_AUFGABE_
Woraus bezieht der Unternehmer laut dem Text zum Liquiditätsbedarf die Informationen, die er für dessen Ermittlung benötigt?

_SEITENAUSZUG_
────────────────────────────────────────

Liquiditätsbedarf: Definition und Erklärung

economag.de Redaktion
konsumschulden

Betriebe müssen wirtschaftlich arbeiten, um mit ihrem Unternehmen Erfolg zu haben. Deshalb sind die Verantwortlichen maßgeblich daran interessiert, hohe Umsätze zu erwirtschaften. Auf der anderen Seite sorgt eine solide Liquidität dafür, dass ein Unternehmen seine eigenen Zahlungsverpflichtungen erfüllen und notwendige Investitionen tätigen kann. Um die Solvenz des Unternehmens sicherzustellen, gehört es zu den Aufgaben eines Unternehmers, den Liquiditätsbedarf zu ermitteln.

Die Bestimmung des Liquiditätsbedarfs anhand der Liquiditätsgrade

Der Liquiditätsbedarf lässt sich anhand einzelner Liquiditätsgrade feststellen. Der Liquiditätsgrad ist eine betriebswirtschaftliche Kennzahl. Die für die Ermittlung des Liquiditätsbedarfs erforderlichen Informationen bekommt der Unternehmer aus seiner Bilanz. Damit er genaue Kenntnisse über die eigene Zahlungsfähigkeit gewinnt, wird die Ermittlung des Liquiditätsbedarfs auf den folgenden drei Ebenen vorgenommen.

────────────────────────────────────────

_BEREITGESTELLTE DATENSÄTZE_
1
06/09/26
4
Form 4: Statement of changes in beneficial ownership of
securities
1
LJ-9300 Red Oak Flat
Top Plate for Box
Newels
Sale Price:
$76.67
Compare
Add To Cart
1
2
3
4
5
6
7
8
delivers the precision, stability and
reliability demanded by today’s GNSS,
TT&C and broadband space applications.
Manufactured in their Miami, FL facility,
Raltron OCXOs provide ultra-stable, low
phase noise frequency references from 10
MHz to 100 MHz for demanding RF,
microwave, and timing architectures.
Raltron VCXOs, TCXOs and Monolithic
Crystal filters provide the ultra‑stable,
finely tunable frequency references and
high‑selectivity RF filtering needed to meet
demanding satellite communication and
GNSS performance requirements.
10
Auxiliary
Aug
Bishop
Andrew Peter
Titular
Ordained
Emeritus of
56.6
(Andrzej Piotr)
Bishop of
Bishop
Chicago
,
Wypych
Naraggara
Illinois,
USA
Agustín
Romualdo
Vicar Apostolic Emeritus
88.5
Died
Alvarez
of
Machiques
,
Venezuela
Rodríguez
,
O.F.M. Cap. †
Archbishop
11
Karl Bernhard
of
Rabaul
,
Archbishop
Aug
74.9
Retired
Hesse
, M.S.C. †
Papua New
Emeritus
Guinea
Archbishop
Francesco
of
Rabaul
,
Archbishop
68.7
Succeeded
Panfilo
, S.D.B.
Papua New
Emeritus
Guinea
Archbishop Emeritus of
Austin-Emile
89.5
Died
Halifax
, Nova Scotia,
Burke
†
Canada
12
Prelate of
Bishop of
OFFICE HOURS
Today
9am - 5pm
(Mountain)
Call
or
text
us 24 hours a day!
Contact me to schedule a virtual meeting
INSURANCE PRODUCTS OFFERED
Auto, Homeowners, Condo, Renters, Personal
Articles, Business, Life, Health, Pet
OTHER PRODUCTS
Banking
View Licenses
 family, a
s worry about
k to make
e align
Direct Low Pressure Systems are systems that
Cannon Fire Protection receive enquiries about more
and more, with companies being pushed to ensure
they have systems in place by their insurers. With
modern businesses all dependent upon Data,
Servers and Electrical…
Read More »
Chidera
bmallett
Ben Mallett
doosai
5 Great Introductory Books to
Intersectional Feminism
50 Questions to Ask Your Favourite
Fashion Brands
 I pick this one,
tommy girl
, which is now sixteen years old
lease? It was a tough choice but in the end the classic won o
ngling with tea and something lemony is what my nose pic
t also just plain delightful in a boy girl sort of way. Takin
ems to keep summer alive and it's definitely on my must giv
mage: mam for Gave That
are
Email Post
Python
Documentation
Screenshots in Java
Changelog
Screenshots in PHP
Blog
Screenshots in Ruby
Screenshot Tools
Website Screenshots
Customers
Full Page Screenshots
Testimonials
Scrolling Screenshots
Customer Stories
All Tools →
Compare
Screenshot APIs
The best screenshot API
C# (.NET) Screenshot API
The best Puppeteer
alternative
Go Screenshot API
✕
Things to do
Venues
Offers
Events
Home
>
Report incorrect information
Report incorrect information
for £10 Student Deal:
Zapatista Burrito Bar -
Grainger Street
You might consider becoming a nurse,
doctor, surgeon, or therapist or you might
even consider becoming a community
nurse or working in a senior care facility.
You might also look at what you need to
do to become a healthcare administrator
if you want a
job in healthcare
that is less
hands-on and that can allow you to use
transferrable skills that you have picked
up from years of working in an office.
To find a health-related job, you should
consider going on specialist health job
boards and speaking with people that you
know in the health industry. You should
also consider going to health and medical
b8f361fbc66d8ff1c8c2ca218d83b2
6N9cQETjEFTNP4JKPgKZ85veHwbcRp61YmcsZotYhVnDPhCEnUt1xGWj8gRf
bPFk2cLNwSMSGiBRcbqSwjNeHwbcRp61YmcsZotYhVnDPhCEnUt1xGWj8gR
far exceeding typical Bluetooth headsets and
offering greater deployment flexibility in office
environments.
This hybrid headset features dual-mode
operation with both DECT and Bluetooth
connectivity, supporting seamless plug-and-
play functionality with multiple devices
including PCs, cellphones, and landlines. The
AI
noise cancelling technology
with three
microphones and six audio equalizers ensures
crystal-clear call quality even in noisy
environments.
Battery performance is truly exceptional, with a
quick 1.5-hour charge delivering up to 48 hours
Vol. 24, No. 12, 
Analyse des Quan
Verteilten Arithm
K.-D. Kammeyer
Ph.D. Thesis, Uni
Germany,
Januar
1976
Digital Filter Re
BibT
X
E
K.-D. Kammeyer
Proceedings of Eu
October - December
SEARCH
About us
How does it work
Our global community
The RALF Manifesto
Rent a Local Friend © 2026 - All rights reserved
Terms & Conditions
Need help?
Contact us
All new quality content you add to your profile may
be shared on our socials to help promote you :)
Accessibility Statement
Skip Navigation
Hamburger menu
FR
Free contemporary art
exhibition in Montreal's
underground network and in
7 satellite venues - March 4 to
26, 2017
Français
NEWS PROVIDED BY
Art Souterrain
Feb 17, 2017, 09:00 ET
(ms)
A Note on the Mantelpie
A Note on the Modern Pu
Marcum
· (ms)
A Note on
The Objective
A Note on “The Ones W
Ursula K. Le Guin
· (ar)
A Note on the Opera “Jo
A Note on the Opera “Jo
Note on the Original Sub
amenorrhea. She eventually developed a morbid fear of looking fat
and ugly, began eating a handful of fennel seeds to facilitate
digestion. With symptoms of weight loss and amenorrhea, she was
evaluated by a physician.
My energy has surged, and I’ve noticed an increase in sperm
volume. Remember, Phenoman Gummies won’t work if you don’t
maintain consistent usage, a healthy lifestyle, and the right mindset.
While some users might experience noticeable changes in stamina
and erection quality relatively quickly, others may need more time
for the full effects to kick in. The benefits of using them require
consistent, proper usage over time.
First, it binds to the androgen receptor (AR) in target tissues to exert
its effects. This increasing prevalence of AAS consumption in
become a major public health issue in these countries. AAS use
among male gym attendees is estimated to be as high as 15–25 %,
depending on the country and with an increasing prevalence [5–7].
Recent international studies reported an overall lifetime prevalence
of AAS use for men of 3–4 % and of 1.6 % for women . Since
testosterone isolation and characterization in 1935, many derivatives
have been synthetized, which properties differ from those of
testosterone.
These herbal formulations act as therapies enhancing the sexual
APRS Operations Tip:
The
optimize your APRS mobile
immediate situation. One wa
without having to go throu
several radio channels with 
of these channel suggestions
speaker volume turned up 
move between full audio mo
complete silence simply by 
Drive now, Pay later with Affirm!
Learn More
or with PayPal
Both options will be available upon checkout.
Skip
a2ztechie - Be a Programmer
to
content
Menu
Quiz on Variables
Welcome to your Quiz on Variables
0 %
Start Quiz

────────────────────────────────────────

_MUSTERLÖSUNG_
Aus seiner Bilanz.